Task instructions
Starting at the first line and ending at the last, output the data exactly.

Input material
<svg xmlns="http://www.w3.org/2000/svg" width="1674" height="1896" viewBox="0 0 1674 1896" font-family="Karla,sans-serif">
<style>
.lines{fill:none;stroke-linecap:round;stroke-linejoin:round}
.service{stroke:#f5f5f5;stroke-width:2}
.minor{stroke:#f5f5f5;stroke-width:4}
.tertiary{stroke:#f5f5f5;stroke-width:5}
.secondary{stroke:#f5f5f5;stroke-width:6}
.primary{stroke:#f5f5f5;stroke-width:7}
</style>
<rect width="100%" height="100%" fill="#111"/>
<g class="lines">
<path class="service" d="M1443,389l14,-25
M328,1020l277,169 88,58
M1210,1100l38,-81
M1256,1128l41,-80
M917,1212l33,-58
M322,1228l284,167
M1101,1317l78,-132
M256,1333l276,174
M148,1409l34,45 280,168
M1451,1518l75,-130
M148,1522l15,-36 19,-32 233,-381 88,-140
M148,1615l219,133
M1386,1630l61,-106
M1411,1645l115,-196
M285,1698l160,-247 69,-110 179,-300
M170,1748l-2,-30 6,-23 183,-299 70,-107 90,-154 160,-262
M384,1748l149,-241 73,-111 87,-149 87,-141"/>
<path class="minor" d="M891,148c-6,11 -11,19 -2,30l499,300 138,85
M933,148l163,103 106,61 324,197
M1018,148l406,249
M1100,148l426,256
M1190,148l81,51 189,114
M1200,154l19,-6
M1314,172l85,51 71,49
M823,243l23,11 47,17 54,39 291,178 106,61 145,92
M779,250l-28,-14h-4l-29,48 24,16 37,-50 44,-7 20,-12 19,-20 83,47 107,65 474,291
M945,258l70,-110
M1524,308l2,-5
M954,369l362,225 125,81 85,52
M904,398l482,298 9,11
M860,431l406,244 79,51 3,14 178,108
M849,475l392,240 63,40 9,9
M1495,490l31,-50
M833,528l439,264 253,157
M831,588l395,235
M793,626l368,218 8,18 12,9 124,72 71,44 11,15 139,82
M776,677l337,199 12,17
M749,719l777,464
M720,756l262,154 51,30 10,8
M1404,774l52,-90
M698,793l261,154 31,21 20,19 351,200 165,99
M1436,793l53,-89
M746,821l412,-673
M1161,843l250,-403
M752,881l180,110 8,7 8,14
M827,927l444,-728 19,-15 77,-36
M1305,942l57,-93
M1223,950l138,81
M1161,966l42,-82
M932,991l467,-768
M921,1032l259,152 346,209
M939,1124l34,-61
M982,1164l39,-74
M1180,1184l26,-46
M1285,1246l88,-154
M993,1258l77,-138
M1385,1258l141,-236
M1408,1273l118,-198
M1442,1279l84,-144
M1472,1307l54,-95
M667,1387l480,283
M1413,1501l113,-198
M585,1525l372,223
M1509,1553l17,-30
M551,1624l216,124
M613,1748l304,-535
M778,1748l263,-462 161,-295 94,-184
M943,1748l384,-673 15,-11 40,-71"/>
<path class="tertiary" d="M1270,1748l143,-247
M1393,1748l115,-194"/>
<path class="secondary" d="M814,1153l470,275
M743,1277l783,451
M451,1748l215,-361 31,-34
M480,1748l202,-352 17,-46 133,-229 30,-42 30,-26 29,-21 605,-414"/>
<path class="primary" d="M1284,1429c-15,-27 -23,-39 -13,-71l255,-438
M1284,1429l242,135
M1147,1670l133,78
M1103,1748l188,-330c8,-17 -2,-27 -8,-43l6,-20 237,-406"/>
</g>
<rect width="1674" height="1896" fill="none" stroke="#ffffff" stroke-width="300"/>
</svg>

Reply to the task
<svg xmlns="http://www.w3.org/2000/svg" width="1674" height="1896" viewBox="0 0 1674 1896" font-family="Karla,sans-serif">
<style>
.lines{fill:none;stroke-linecap:round;stroke-linejoin:round}
.service{stroke:#f5f5f5;stroke-width:2}
.minor{stroke:#f5f5f5;stroke-width:4}
.tertiary{stroke:#f5f5f5;stroke-width:5}
.secondary{stroke:#f5f5f5;stroke-width:6}
.primary{stroke:#f5f5f5;stroke-width:7}
</style>
<rect width="100%" height="100%" fill="#111"/>
<g class="lines">
<path class="service" d="M1443,389l14,-25
M328,1020l277,169 88,58
M1210,1100l38,-81
M1256,1128l41,-80
M917,1212l33,-58
M322,1228l284,167
M1101,1317l78,-132
M256,1333l276,174
M148,1409l34,45 280,168
M1451,1518l75,-130
M148,1522l15,-36 19,-32 233,-381 88,-140
M148,1615l219,133
M1386,1630l61,-106
M1411,1645l115,-196
M285,1698l160,-247 69,-110 179,-300
M170,1748l-2,-30 6,-23 183,-299 70,-107 90,-154 160,-262
M384,1748l149,-241 73,-111 87,-149 87,-141"/>
<path class="minor" d="M891,148c-6,11 -11,19 -2,30l499,300 138,85
M933,148l163,103 106,61 324,197
M1018,148l406,249
M1100,148l426,256
M1190,148l81,51 189,114
M1200,154l19,-6
M1314,172l85,51 71,49
M823,243l23,11 47,17 54,39 291,178 106,61 145,92
M779,250l-28,-14h-4l-29,48 24,16 37,-50 44,-7 20,-12 19,-20 83,47 107,65 474,291
M945,258l70,-110
M1524,308l2,-5
M954,369l362,225 125,81 85,52
M904,398l482,298 9,11
M860,431l406,244 79,51 3,14 178,108
M849,475l392,240 63,40 9,9
M1495,490l31,-50
M833,528l439,264 253,157
M831,588l395,235
M793,626l368,218 8,18 12,9 124,72 71,44 11,15 139,82
M776,677l337,199 12,17
M749,719l777,464
M720,756l262,154 51,30 10,8
M1404,774l52,-90
M698,793l261,154 31,21 20,19 351,200 165,99
M1436,793l53,-89
M746,821l412,-673
M1161,843l250,-403
M752,881l180,110 8,7 8,14
M827,927l444,-728 19,-15 77,-36
M1305,942l57,-93
M1223,950l138,81
M1161,966l42,-82
M932,991l467,-768
M921,1032l259,152 346,209
M939,1124l34,-61
M982,1164l39,-74
M1180,1184l26,-46
M1285,1246l88,-154
M993,1258l77,-138
M1385,1258l141,-236
M1408,1273l118,-198
M1442,1279l84,-144
M1472,1307l54,-95
M667,1387l480,283
M1413,1501l113,-198
M585,1525l372,223
M1509,1553l17,-30
M551,1624l216,124
M613,1748l304,-535
M778,1748l263,-462 161,-295 94,-184
M943,1748l384,-673 15,-11 40,-71"/>
<path class="tertiary" d="M1270,1748l143,-247
M1393,1748l115,-194"/>
<path class="secondary" d="M814,1153l470,275
M743,1277l783,451
M451,1748l215,-361 31,-34
M480,1748l202,-352 17,-46 133,-229 30,-42 30,-26 29,-21 605,-414"/>
<path class="primary" d="M1284,1429c-15,-27 -23,-39 -13,-71l255,-438
M1284,1429l242,135
M1147,1670l133,78
M1103,1748l188,-330c8,-17 -2,-27 -8,-43l6,-20 237,-406"/>
</g>
<rect width="1674" height="1896" fill="none" stroke="#ffffff" stroke-width="300"/>
</svg>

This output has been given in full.